Ta-Nehisi Coates’ first take on Obama’s impromptu speech after the Trayvon Martin verdict still seems on point: “No president has ever done this before. It does not matter that the competition is limited. The impact of the highest official in the country directly feeling your pain, because it is his pain, is real. And it is happening now. And it is significant.” But Coates’ clarity about wha’ppen is already at risk given news cycle mindlessness.

Though it’s not just spin that whips Americans beyond Obama-on-Trayvon. As a modern commentator on Burke had it recently: “Whatever the speed of the news, the speed of understanding never seems to change, perhaps because understanding is shaped not by our ability to get the news but by our ability to digest it.” That ability, in turn, depends on a sense of the past (per the President’s words) “that doesn’t go away.” Or to borrow a line from an anonymous friend of a Firster: “If you don’t know any history, you don’t know anything at all.” The following addendum to Obama’s (and Coates’) gutsy attempts to digest news from Florida (and D.C.) was sparked by an anecdote of Thurgood Marshall’s from back in the day:

Franklin Delano Roosevelt…was less than enthralled by his wife’s alliance with the NAACP, and the White House attempted to maintain a distance between the president and Eleanor’s activism on behalf of blacks. [Thurgood] Marshall himself had felt the president’s chill when Attorney General Francis Biddle phoned FDR to discuss the NAACP’s involvement in a race case in Virginia.

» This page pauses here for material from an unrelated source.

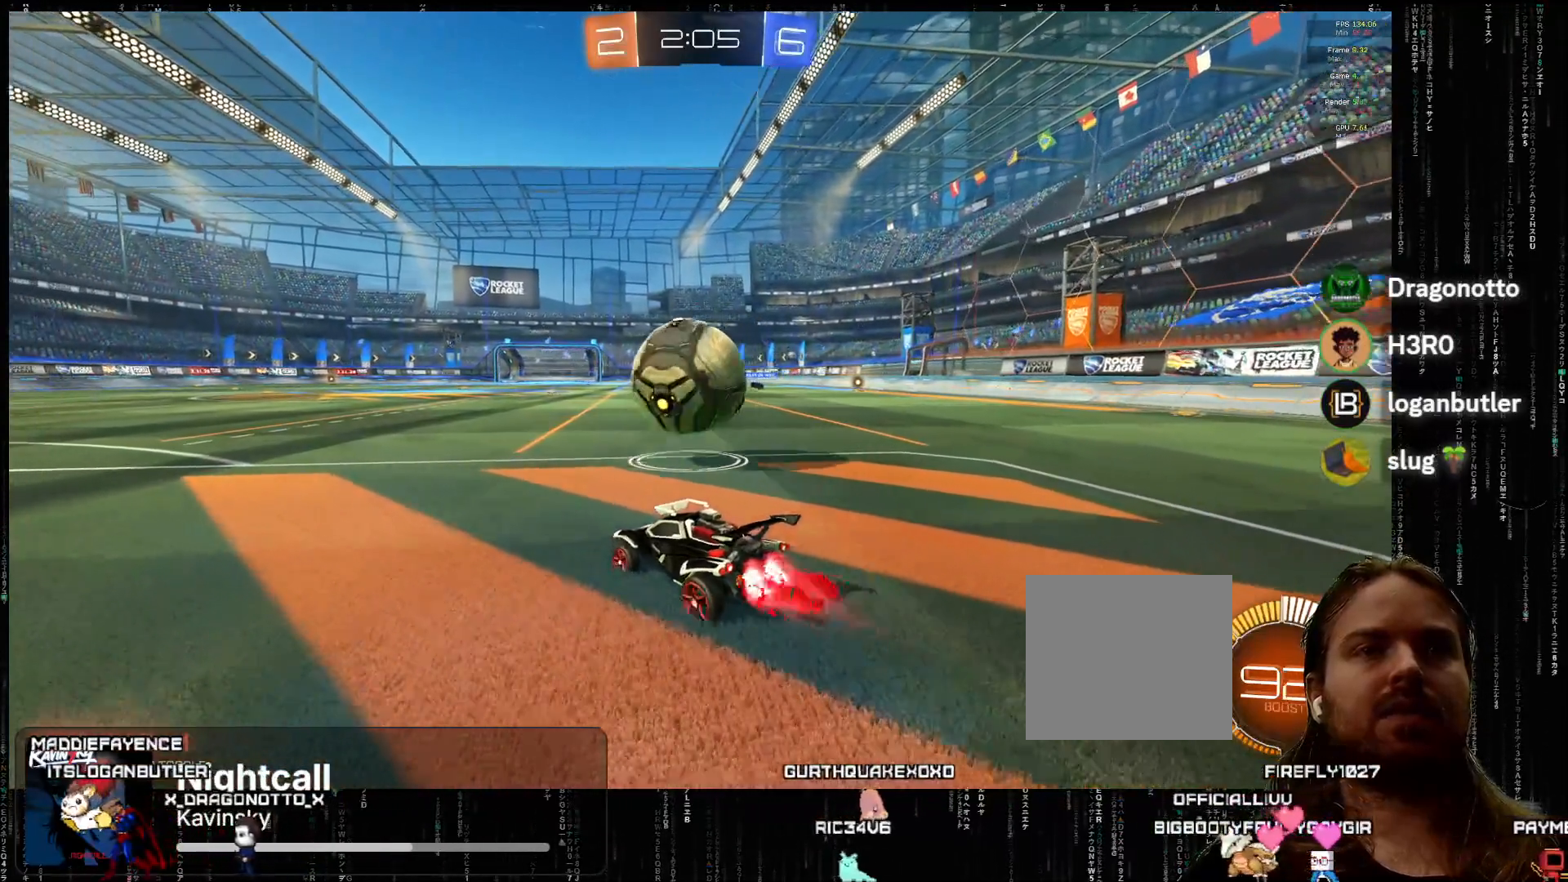
{"buttons": [], "left_stick": "left", "events": [[83, "left_stick", "right"], [167, "left_stick", "center"], [317, "A", "up"], [367, "R2", "up"], [500, "left_stick", "left"]]}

At Biddle’s instruction, Marshall picked up an extension phone to listen in, only to hear FDR exclaim, “I warned you not call me again about any of Eleanor’s niggers. Call me one more time and you are fired.” Marshall later recalled, “The President only said ‘nigger’ once, but once was enough for me.”

Marshall’s tale hints at how Obama’s presence represents a kind of progress that goes right by many white progressives. It drives home the singularity of Obama’s historic attempt to speak for Afro-Americans as he evoked from within the pain felt by the black nation in the wake of the Martin verdict.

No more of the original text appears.